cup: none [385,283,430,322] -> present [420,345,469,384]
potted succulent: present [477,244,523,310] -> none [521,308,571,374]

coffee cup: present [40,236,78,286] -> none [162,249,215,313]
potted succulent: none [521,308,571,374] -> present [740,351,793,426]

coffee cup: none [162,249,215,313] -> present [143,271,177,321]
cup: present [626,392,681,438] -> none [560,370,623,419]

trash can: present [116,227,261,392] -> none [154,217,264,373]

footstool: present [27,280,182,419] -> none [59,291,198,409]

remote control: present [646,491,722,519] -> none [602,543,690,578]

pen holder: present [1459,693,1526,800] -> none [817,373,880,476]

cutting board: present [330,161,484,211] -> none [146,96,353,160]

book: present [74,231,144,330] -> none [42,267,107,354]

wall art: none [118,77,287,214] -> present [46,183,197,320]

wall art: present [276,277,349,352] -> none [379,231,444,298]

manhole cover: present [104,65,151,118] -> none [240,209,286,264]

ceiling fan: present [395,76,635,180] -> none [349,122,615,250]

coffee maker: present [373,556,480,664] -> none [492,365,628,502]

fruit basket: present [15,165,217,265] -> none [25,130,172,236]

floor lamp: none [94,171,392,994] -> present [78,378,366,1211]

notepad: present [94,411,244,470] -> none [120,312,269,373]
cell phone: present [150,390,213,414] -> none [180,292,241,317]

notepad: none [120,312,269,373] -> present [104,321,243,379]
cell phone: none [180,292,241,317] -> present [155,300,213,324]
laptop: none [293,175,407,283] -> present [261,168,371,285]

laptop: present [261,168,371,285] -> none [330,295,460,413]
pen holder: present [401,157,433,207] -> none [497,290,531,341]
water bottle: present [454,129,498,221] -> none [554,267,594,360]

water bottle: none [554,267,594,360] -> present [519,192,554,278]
**********
What is required: Using the records above, copy word for word the line with "coffee cup: present", the line with "cup: present [626,392,681,438]", and every line between them.

Response to this exercise:
coffee cup: present [40,236,78,286] -> none [162,249,215,313]
potted succulent: none [521,308,571,374] -> present [740,351,793,426]

coffee cup: none [162,249,215,313] -> present [143,271,177,321]
cup: present [626,392,681,438] -> none [560,370,623,419]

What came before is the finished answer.